▸ **Directions**
Set out exactly, line by line, the stretch of data below that begins at the line containing "像——薛松藝術展》《寫盡蒼生——20世紀" and ends at the line containing "có lớp lá chắn khi thấp máu, Quyền Năng", with both ends kept.
[Start of section]
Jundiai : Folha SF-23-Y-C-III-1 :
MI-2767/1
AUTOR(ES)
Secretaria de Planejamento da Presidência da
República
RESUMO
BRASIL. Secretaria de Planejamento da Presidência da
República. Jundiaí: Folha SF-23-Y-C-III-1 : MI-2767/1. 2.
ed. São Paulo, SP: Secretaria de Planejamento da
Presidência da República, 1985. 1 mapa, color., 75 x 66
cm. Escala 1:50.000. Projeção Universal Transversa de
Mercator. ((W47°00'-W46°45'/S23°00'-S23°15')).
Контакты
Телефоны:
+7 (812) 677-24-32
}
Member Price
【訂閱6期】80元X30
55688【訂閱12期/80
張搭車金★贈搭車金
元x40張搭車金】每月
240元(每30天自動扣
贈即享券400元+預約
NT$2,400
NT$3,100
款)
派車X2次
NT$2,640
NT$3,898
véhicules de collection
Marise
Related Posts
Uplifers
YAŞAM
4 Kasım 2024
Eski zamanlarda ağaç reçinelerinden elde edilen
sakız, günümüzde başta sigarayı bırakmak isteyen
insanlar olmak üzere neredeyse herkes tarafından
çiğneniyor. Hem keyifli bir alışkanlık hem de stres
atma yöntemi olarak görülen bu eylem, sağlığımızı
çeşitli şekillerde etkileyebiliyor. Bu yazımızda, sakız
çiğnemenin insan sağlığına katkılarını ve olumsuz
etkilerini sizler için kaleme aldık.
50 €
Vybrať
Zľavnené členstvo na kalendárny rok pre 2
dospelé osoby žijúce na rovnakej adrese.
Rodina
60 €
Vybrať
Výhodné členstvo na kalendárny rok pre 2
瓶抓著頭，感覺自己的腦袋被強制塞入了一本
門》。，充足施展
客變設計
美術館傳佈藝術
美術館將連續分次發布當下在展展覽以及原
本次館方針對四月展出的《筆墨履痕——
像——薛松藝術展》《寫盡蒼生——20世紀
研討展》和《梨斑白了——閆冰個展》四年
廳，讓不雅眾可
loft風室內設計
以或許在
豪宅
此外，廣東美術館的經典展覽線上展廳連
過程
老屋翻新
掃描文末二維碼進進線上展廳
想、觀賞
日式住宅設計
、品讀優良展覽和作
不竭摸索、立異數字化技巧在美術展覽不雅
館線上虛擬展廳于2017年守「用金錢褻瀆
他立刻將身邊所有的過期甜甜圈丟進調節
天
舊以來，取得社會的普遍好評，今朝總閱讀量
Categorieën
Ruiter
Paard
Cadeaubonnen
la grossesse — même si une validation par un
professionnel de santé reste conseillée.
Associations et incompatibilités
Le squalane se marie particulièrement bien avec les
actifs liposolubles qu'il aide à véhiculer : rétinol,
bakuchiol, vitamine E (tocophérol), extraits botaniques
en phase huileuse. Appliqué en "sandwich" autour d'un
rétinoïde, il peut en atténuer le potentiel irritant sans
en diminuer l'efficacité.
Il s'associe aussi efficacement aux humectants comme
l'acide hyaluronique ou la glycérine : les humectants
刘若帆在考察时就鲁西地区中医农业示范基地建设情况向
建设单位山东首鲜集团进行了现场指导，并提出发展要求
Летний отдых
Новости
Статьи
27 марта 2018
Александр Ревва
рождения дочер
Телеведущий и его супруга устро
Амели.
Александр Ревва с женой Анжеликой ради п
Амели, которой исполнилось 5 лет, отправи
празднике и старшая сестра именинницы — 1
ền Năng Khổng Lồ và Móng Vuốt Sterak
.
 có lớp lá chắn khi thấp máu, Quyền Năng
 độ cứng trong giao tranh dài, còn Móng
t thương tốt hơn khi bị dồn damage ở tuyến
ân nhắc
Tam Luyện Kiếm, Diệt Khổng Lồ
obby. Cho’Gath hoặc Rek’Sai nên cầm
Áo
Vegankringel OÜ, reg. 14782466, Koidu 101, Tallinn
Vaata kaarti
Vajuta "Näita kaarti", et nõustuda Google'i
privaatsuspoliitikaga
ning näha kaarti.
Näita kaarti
[End of section]
[Start of section]
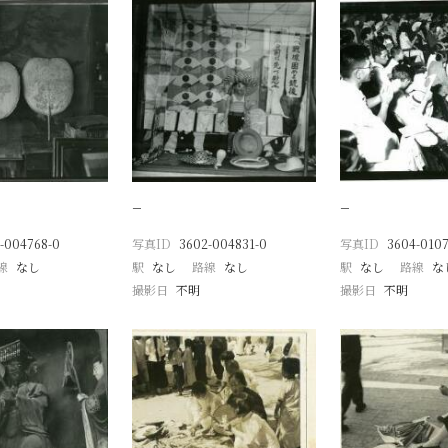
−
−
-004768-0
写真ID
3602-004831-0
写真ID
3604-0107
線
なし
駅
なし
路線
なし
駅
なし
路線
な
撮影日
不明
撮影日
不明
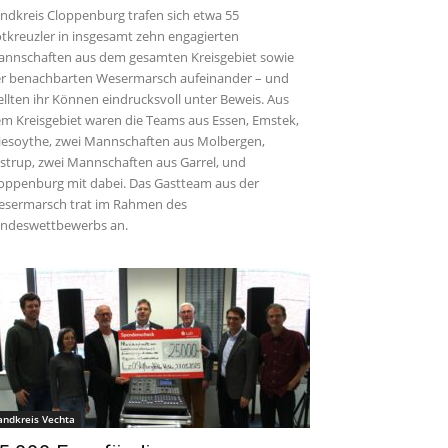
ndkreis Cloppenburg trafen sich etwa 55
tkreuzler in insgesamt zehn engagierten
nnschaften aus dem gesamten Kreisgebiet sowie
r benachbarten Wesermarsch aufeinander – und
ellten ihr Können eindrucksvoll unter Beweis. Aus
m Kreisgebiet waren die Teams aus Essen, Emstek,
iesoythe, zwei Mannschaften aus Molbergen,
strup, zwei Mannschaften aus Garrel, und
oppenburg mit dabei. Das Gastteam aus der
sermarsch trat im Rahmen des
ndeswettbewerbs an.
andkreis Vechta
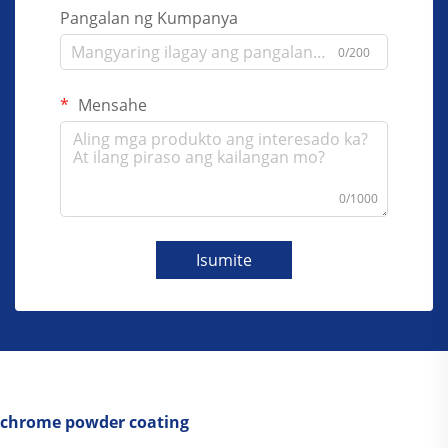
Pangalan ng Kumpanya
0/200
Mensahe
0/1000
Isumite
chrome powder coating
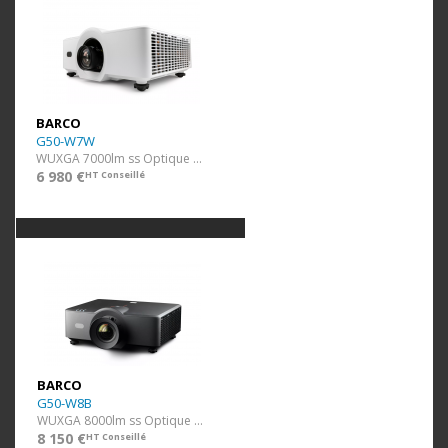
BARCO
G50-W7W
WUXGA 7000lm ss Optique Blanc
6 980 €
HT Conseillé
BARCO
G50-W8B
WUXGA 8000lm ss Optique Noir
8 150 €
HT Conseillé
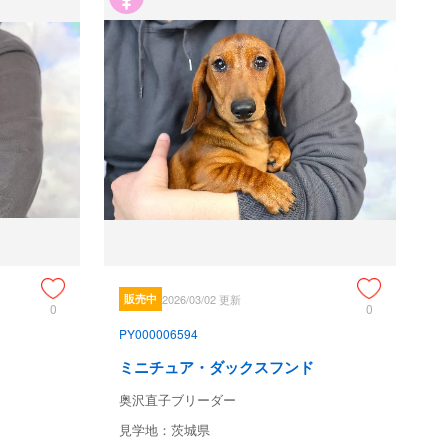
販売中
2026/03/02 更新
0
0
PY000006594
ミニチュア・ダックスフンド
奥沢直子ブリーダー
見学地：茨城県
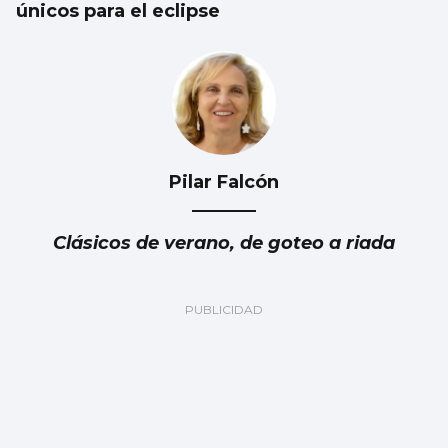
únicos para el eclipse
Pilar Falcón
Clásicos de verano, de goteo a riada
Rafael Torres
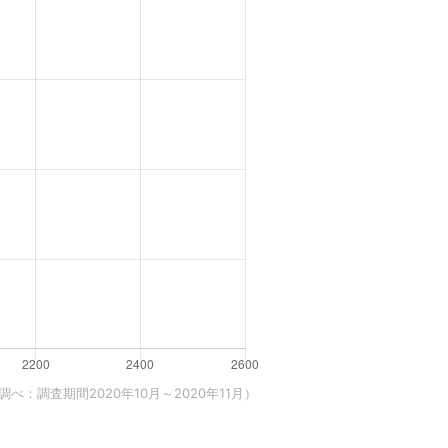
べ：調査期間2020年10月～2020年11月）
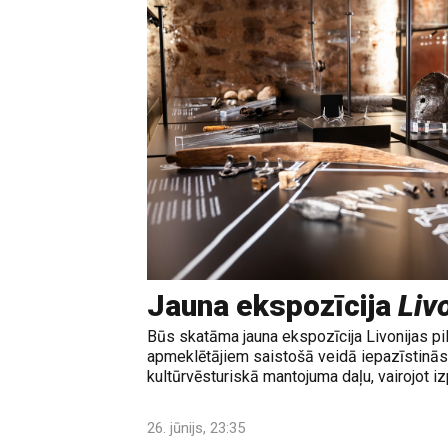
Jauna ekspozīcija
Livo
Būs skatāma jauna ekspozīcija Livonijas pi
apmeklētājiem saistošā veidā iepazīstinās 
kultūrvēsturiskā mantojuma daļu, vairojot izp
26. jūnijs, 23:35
[End of section]
▸ **Exercise answer**
像——薛松藝術展》《寫盡蒼生——20世紀
研討展》和《梨斑白了——閆冰個展》四年
廳，讓不雅眾可
loft風室內設計
以或許在
豪宅
此外，廣東美術館的經典展覽線上展廳連
過程
老屋翻新
掃描文末二維碼進進線上展廳
想、觀賞
日式住宅設計
、品讀優良展覽和作
不竭摸索、立異數字化技巧在美術展覽不雅
館線上虛擬展廳于2017年守「用金錢褻瀆
他立刻將身邊所有的過期甜甜圈丟進調節
天
舊以來，取得社會的普遍好評，今朝總閱讀量
Categorieën
Ruiter
Paard
Cadeaubonnen
la grossesse — même si une validation par un
professionnel de santé reste conseillée.
Associations et incompatibilités
Le squalane se marie particulièrement bien avec les
actifs liposolubles qu'il aide à véhiculer : rétinol,
bakuchiol, vitamine E (tocophérol), extraits botaniques
en phase huileuse. Appliqué en "sandwich" autour d'un
rétinoïde, il peut en atténuer le potentiel irritant sans
en diminuer l'efficacité.
Il s'associe aussi efficacement aux humectants comme
l'acide hyaluronique ou la glycérine : les humectants
刘若帆在考察时就鲁西地区中医农业示范基地建设情况向
建设单位山东首鲜集团进行了现场指导，并提出发展要求
Летний отдых
Новости
Статьи
27 марта 2018
Александр Ревва
рождения дочер
Телеведущий и его супруга устро
Амели.
Александр Ревва с женой Анжеликой ради п
Амели, которой исполнилось 5 лет, отправи
празднике и старшая сестра именинницы — 1
ền Năng Khổng Lồ và Móng Vuốt Sterak
.
 có lớp lá chắn khi thấp máu, Quyền Năng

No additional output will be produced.